### Text
In [1]:
import pandas as pd
# Loading data
data = pd.read_csv("preprocessed_700.csv")


In [2]:
# Convert Yield from t/ha to kg/m²
data['Yield'] = data['Yield'] * 0.1

In [5]:
nitrogen_ratio = []
phosphorus_ratio = []
potassium_ratio = []

for entry in data['N-P-K Ratio']:
  ratio = entry.split(':')
  nitrogen_ratio.append(float(ratio[0]))
  phosphorus_ratio.append(float(ratio[1]))
  potassium_ratio.append(float(ratio[2]))

In [7]:
data['Nitrogen_Ratio'] = nitrogen_ratio
data['Phosphorus_Ratio'] = phosphorus_ratio
data['Potassium_Ratio'] = potassium_ratio
data.drop(columns=['N-P-K Ratio'], inplace=True)

In [8]:
# Define features and target
X = data.drop('Yield', axis=1)
y = data['Yield']

In [9]:
data.head()

Unnamed: 0,Name,Fertility,Photoperiod,Temperature,Rainfall,pH,Light_Hours,Light_Intensity,Rh,Nitrogen,Phosphorus,Potassium,Yield,Category_pH,Soil_Type,Season,Nitrogen_Ratio,Phosphorus_Ratio,Potassium_Ratio
0,Apple,High,Day Neutral,21.063204,1932.402709,6.567764,12.716549,860.189066,92.677579,89.266502,40.330099,180.63574,1.284748,low_acidic,Sandy Loam,Fall,10.0,10.0,10.0
1,Apple,High,Day Neutral,19.511305,1589.295994,6.784538,13.54456,797.66076,92.293923,92.80815,37.131922,179.042979,1.389429,neutral,Sandy Loam,Fall,10.0,10.0,10.0
2,Apple,High,Day Neutral,23.045662,1269.789133,6.619155,12.330668,910.861369,91.798926,84.24859,38.693498,163.604138,1.33722,low_acidic,Sandy Loam,Fall,10.0,10.0,10.0
3,Apple,High,Short Day Period,17.986016,1944.180144,6.638623,12.96534,922.725203,92.74271,84.780429,43.950592,173.881606,1.180157,neutral,Sandy Loam,Spring,10.0,10.0,10.0
4,Apple,High,Day Neutral,23.775354,1790.352815,6.654898,12.895817,821.411003,90.98153,91.197126,45.56447,174.324935,1.066052,neutral,Sandy Loam,Fall,10.0,10.0,10.0


In [10]:
from sklearn.preprocessing import StandardScaler, OneHotEncoder
from sklearn.compose import ColumnTransformer

# List of categorical and numerical columns
categorical_features = ['Name', 'Fertility', 'Photoperiod', 'Category_pH', 'Soil_Type', 'Season']
numerical_features = ['Temperature', 'Rainfall', 'pH', 'Light_Hours', 'Light_Intensity', 'Rh', 'Nitrogen', 'Phosphorus', 'Potassium', 'Nitrogen_Ratio', 'Phosphorus_Ratio', 'Potassium_Ratio']

# Preprocessing pipeline for categorical and numerical data
categorical_transformer = OneHotEncoder(drop='first', handle_unknown='ignore')

### Questions on the material
A. Decide whether each statement agrees with the notebook, answering yes or no and quoting the words that decide it: (i) Yield values are multiplied by 0.1; (ii) the N-P-K Ratio column is kept after the three ratio columns are added; (iii) Season appears among the numerical features.
B. Extract from the notebook the part that opens with the words containing "phosphorus_ratio.append(float(ratio[1]))" and closes with "X = data.drop('Yield', axis=1)", copying it without change.
The rows after this sentence are not needed.

### Material supplied
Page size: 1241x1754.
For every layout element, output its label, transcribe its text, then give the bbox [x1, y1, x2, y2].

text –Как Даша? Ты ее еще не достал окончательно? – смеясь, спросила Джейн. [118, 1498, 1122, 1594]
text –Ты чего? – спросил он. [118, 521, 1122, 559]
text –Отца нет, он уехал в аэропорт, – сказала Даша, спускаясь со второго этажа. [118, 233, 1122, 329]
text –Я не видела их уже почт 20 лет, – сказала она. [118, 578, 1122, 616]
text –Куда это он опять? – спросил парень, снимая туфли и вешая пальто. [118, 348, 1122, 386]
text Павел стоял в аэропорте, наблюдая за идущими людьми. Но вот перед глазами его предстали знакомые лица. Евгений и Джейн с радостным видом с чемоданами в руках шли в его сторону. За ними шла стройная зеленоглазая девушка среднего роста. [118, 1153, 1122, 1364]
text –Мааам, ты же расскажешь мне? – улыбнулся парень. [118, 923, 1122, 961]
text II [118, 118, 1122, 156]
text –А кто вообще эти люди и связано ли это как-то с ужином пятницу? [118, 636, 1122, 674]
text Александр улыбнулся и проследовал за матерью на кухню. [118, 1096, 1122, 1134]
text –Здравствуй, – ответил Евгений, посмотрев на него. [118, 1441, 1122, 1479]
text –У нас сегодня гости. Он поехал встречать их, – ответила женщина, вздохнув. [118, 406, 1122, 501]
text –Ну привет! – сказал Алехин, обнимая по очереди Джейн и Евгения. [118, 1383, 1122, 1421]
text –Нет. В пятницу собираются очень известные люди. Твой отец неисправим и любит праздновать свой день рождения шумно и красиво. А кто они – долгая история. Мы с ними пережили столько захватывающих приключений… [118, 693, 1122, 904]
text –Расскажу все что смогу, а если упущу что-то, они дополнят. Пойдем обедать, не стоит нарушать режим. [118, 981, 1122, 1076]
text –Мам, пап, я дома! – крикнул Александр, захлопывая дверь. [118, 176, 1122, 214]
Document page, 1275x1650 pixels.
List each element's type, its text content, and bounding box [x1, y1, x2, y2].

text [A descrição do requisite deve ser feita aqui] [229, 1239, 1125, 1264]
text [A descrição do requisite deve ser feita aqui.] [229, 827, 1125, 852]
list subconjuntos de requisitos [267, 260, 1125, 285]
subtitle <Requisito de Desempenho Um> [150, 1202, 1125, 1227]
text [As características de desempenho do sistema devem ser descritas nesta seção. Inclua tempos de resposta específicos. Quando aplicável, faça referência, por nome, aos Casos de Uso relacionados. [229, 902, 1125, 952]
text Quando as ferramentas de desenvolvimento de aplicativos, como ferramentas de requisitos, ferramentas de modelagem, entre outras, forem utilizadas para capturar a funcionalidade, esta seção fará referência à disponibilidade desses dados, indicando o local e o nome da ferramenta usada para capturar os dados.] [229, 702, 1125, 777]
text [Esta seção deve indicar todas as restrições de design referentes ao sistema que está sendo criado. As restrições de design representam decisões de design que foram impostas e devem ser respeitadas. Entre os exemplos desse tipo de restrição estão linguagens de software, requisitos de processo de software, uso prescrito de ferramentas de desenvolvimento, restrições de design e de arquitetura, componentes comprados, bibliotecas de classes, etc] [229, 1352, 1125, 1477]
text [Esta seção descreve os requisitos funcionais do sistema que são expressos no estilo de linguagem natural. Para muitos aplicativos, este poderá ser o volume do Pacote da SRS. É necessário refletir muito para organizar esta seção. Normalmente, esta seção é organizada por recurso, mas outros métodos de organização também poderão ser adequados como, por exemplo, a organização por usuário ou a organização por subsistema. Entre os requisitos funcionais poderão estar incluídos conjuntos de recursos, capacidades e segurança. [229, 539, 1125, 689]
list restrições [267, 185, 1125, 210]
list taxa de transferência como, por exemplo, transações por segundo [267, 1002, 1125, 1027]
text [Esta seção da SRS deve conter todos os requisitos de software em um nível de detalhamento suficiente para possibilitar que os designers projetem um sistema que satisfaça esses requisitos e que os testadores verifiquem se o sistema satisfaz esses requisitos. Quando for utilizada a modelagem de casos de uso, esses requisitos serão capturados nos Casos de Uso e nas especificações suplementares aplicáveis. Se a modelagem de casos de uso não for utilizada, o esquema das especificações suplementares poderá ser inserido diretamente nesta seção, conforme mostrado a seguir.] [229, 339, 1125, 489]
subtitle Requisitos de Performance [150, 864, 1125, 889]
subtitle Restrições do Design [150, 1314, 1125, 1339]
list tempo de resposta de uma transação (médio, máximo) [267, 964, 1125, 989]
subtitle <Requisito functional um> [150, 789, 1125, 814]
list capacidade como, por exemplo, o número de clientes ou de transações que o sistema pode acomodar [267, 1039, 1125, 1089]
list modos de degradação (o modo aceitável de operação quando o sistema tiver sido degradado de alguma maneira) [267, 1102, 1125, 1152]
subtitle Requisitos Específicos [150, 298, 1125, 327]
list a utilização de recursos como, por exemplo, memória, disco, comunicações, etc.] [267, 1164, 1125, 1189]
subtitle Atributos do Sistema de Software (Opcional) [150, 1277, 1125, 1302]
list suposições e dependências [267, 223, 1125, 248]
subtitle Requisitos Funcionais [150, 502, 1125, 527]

### Solutions to each task
A.
(i) Yes: "data['Yield'] = data['Yield'] * 0.1"
(ii) No: "data.drop(columns=['N-P-K Ratio'], inplace=True)"
(iii) No: "categorical_features = ['Name', 'Fertility', 'Photoperiod', 'Category_pH', 'Soil_Type', 'Season']"

B.
phosphorus_ratio.append(float(ratio[1]))
  potassium_ratio.append(float(ratio[2]))

In [7]:
data['Nitrogen_Ratio'] = nitrogen_ratio
data['Phosphorus_Ratio'] = phosphorus_ratio
data['Potassium_Ratio'] = potassium_ratio
data.drop(columns=['N-P-K Ratio'], inplace=True)

In [8]:
# Define features and target
X = data.drop('Yield', axis=1)